● What you will do: Convert the lines between the one holding "Give me SVG" and the one holding "72L118 71L104 76L99", inclusive, into a Markdown table with the columns Row and Line, skipping blank lines. Leave the pictures out of the table.

● Entries supplied:

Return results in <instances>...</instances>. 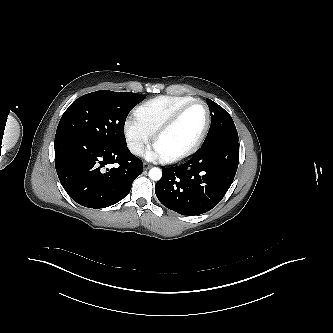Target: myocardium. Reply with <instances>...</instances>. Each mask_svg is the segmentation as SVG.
Here are the masks:
<instances>
[{
  "mask_svg": "<svg viewBox=\"0 0 333 333\" xmlns=\"http://www.w3.org/2000/svg\"><path fill=\"white\" fill-rule=\"evenodd\" d=\"M195 104H202L206 110V121H205V125L199 135V137L197 138V140L193 143V145L191 147H189L187 150L169 156V157H165V161L169 162V163H175V162H179L182 161L190 156H192L193 154H195L199 148L201 147V145L203 144L210 126H211V111L210 108L208 106V104L201 99H194L184 105H182L181 107H179L166 121H164L159 127L158 129L155 131L154 133V145L156 146L157 141L160 139V137L166 133L170 128H172L175 123L181 118V116L193 105Z\"/></svg>",
  "mask_w": 333,
  "mask_h": 333,
  "instance_id": "myocardium-1",
  "label": "myocardium"
}]
</instances>
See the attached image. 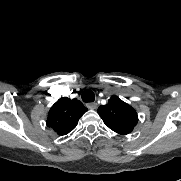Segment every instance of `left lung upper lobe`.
Wrapping results in <instances>:
<instances>
[{"label": "left lung upper lobe", "instance_id": "left-lung-upper-lobe-1", "mask_svg": "<svg viewBox=\"0 0 181 181\" xmlns=\"http://www.w3.org/2000/svg\"><path fill=\"white\" fill-rule=\"evenodd\" d=\"M98 114L106 126L119 134L131 133L138 122L135 109L117 96H112L106 105H101Z\"/></svg>", "mask_w": 181, "mask_h": 181}]
</instances>
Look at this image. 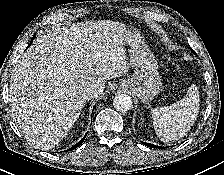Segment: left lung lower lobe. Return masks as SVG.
I'll return each mask as SVG.
<instances>
[{
	"label": "left lung lower lobe",
	"mask_w": 224,
	"mask_h": 175,
	"mask_svg": "<svg viewBox=\"0 0 224 175\" xmlns=\"http://www.w3.org/2000/svg\"><path fill=\"white\" fill-rule=\"evenodd\" d=\"M145 146H148V147H151V148H167V147H160V146H156V145H153L151 143H146V142H142Z\"/></svg>",
	"instance_id": "0a47b994"
}]
</instances>
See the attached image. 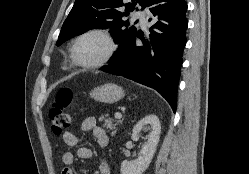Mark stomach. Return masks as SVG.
<instances>
[{"label": "stomach", "mask_w": 249, "mask_h": 174, "mask_svg": "<svg viewBox=\"0 0 249 174\" xmlns=\"http://www.w3.org/2000/svg\"><path fill=\"white\" fill-rule=\"evenodd\" d=\"M90 96L99 102L114 103L122 99L125 96V92L122 87L113 83H107L94 88L91 91Z\"/></svg>", "instance_id": "1"}]
</instances>
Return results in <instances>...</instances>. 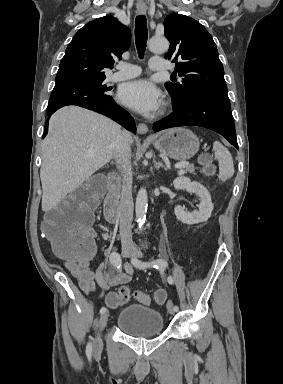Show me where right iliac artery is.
Wrapping results in <instances>:
<instances>
[{"label": "right iliac artery", "instance_id": "right-iliac-artery-1", "mask_svg": "<svg viewBox=\"0 0 283 384\" xmlns=\"http://www.w3.org/2000/svg\"><path fill=\"white\" fill-rule=\"evenodd\" d=\"M109 260L111 264L120 272L122 267V260L120 258V255L117 252H112L110 254ZM106 311H107L106 307H102L100 309V314H103ZM91 353H92V344L91 342H89L86 347V354L87 356H91Z\"/></svg>", "mask_w": 283, "mask_h": 384}]
</instances>
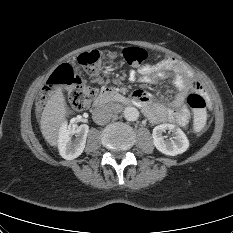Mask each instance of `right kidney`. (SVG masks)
I'll use <instances>...</instances> for the list:
<instances>
[{"label": "right kidney", "instance_id": "1", "mask_svg": "<svg viewBox=\"0 0 233 233\" xmlns=\"http://www.w3.org/2000/svg\"><path fill=\"white\" fill-rule=\"evenodd\" d=\"M89 126L86 124L79 127L68 128L64 122L59 130L58 148L60 155L66 160H73L79 157L86 144Z\"/></svg>", "mask_w": 233, "mask_h": 233}]
</instances>
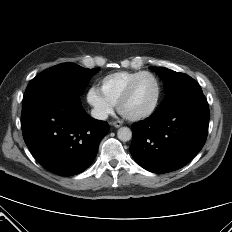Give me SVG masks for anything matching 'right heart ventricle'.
Instances as JSON below:
<instances>
[{
	"label": "right heart ventricle",
	"mask_w": 232,
	"mask_h": 232,
	"mask_svg": "<svg viewBox=\"0 0 232 232\" xmlns=\"http://www.w3.org/2000/svg\"><path fill=\"white\" fill-rule=\"evenodd\" d=\"M140 72L118 71L104 76L99 81V90L113 105H116L130 81Z\"/></svg>",
	"instance_id": "right-heart-ventricle-1"
}]
</instances>
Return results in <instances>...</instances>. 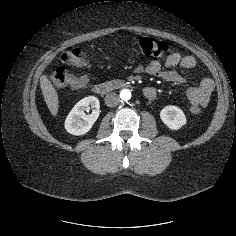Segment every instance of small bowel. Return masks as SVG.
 Wrapping results in <instances>:
<instances>
[{
  "label": "small bowel",
  "instance_id": "obj_1",
  "mask_svg": "<svg viewBox=\"0 0 236 236\" xmlns=\"http://www.w3.org/2000/svg\"><path fill=\"white\" fill-rule=\"evenodd\" d=\"M175 67L194 69L197 67V60L192 56H183L178 52H173L166 58L164 63L154 59L149 63L137 64L134 70L136 72H145L165 81L177 84L185 83L187 81L185 76L174 70L173 68ZM146 90L154 92V94L148 98H154L156 96V90L154 88L147 87ZM213 90V80L204 77L200 80L198 85L189 87L186 91V95L192 106L206 107L209 104Z\"/></svg>",
  "mask_w": 236,
  "mask_h": 236
}]
</instances>
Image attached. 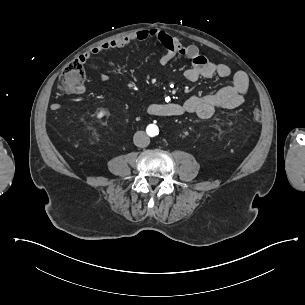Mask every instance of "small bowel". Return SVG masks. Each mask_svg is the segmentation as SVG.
Returning a JSON list of instances; mask_svg holds the SVG:
<instances>
[{
  "label": "small bowel",
  "mask_w": 305,
  "mask_h": 305,
  "mask_svg": "<svg viewBox=\"0 0 305 305\" xmlns=\"http://www.w3.org/2000/svg\"><path fill=\"white\" fill-rule=\"evenodd\" d=\"M155 39L160 42L165 52L159 62L162 65L170 63L176 57H184L191 61V67L184 72V77L189 82H196L200 78H229L232 76V84L220 90L204 96H191L183 101H177L171 97L162 102H154L148 105L150 114L163 116H182L195 114L200 118L211 117L217 109H234L243 104L245 95L249 89V80L245 73L232 74L229 66L222 63H214L203 55L196 45H184L168 32L159 29L141 30L135 33L121 36L103 42L78 57V61L88 62L92 57L106 51L123 48L133 42H142ZM102 82H108L105 74H99ZM78 93L83 92L80 87Z\"/></svg>",
  "instance_id": "obj_1"
}]
</instances>
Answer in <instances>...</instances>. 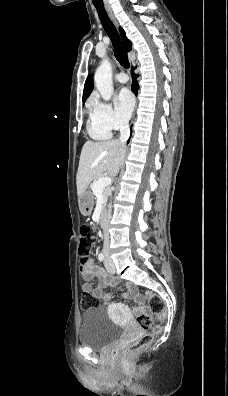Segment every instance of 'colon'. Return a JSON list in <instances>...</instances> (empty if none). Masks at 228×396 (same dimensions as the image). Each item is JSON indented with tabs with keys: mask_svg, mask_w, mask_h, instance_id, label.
Returning a JSON list of instances; mask_svg holds the SVG:
<instances>
[{
	"mask_svg": "<svg viewBox=\"0 0 228 396\" xmlns=\"http://www.w3.org/2000/svg\"><path fill=\"white\" fill-rule=\"evenodd\" d=\"M80 239H79V254L81 258V265H87L91 259L90 247L88 244L89 227L82 225L80 227ZM144 299L148 303L151 311L158 315V317L142 314L139 319V325L144 331L138 338H136L126 349V353H133L149 346L155 336L160 333L161 326L159 319L165 313L164 301L154 292L146 291L144 293ZM99 302L96 297L90 293H84L81 299V306L84 309H92L98 306Z\"/></svg>",
	"mask_w": 228,
	"mask_h": 396,
	"instance_id": "1",
	"label": "colon"
}]
</instances>
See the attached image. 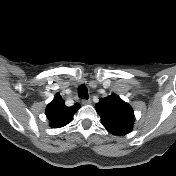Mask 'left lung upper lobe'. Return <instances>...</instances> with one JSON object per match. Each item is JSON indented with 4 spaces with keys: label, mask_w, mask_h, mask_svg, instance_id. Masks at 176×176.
<instances>
[{
    "label": "left lung upper lobe",
    "mask_w": 176,
    "mask_h": 176,
    "mask_svg": "<svg viewBox=\"0 0 176 176\" xmlns=\"http://www.w3.org/2000/svg\"><path fill=\"white\" fill-rule=\"evenodd\" d=\"M104 127L114 135H125L131 132L135 116L131 106L118 95L100 99L95 105Z\"/></svg>",
    "instance_id": "left-lung-upper-lobe-1"
}]
</instances>
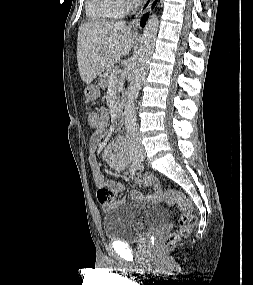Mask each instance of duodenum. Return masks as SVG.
Wrapping results in <instances>:
<instances>
[{
  "label": "duodenum",
  "instance_id": "1",
  "mask_svg": "<svg viewBox=\"0 0 253 285\" xmlns=\"http://www.w3.org/2000/svg\"><path fill=\"white\" fill-rule=\"evenodd\" d=\"M124 116H125L124 104H119L113 122V126L115 129H120L123 126Z\"/></svg>",
  "mask_w": 253,
  "mask_h": 285
}]
</instances>
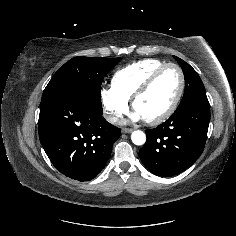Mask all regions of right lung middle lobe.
I'll return each instance as SVG.
<instances>
[{
    "label": "right lung middle lobe",
    "instance_id": "obj_1",
    "mask_svg": "<svg viewBox=\"0 0 236 236\" xmlns=\"http://www.w3.org/2000/svg\"><path fill=\"white\" fill-rule=\"evenodd\" d=\"M120 58L74 57L53 75L46 86L41 104L61 95H75L95 107H101L104 76Z\"/></svg>",
    "mask_w": 236,
    "mask_h": 236
}]
</instances>
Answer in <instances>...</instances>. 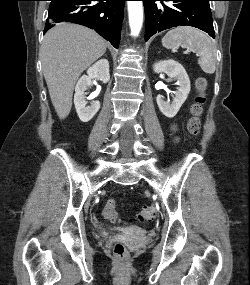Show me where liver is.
Segmentation results:
<instances>
[{
  "mask_svg": "<svg viewBox=\"0 0 250 285\" xmlns=\"http://www.w3.org/2000/svg\"><path fill=\"white\" fill-rule=\"evenodd\" d=\"M106 48L101 36L80 25L60 23L45 34L40 57L50 98L60 119L70 113L79 76Z\"/></svg>",
  "mask_w": 250,
  "mask_h": 285,
  "instance_id": "1",
  "label": "liver"
}]
</instances>
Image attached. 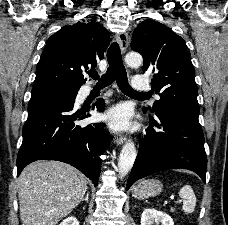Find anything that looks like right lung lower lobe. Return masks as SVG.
Returning <instances> with one entry per match:
<instances>
[{
    "instance_id": "obj_1",
    "label": "right lung lower lobe",
    "mask_w": 228,
    "mask_h": 225,
    "mask_svg": "<svg viewBox=\"0 0 228 225\" xmlns=\"http://www.w3.org/2000/svg\"><path fill=\"white\" fill-rule=\"evenodd\" d=\"M75 98L56 96L29 103L17 157V176L33 161L57 160L74 166L97 185L99 156L106 150L110 134L102 123L86 126L74 123L91 116L86 111H75ZM95 105L99 111L104 109L102 99Z\"/></svg>"
}]
</instances>
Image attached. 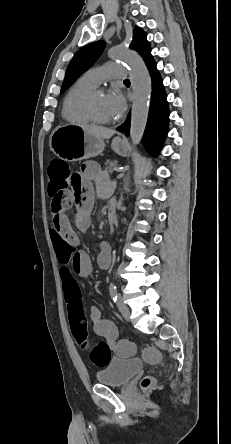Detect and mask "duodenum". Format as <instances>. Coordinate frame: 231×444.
I'll use <instances>...</instances> for the list:
<instances>
[{
  "label": "duodenum",
  "instance_id": "1",
  "mask_svg": "<svg viewBox=\"0 0 231 444\" xmlns=\"http://www.w3.org/2000/svg\"><path fill=\"white\" fill-rule=\"evenodd\" d=\"M117 220V212L114 206H111L108 210V226L113 229Z\"/></svg>",
  "mask_w": 231,
  "mask_h": 444
}]
</instances>
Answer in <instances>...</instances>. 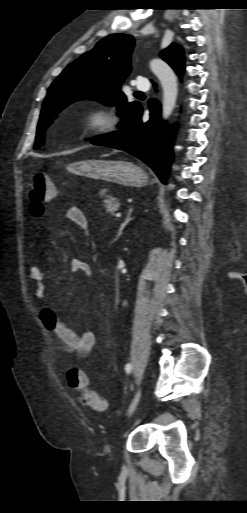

● Complete output:
| Row | Line |
|---|---|
| 1 | Give me SVG masks for anything matching 'right heart ventricle'. |
| 2 | Instances as JSON below: |
| 3 | <instances> |
| 4 | [{ |
| 5 | 	"label": "right heart ventricle", |
| 6 | 	"mask_w": 232, |
| 7 | 	"mask_h": 232, |
| 8 | 	"mask_svg": "<svg viewBox=\"0 0 232 232\" xmlns=\"http://www.w3.org/2000/svg\"><path fill=\"white\" fill-rule=\"evenodd\" d=\"M140 72L118 71L104 76L99 81V90L113 105H116L130 81Z\"/></svg>", |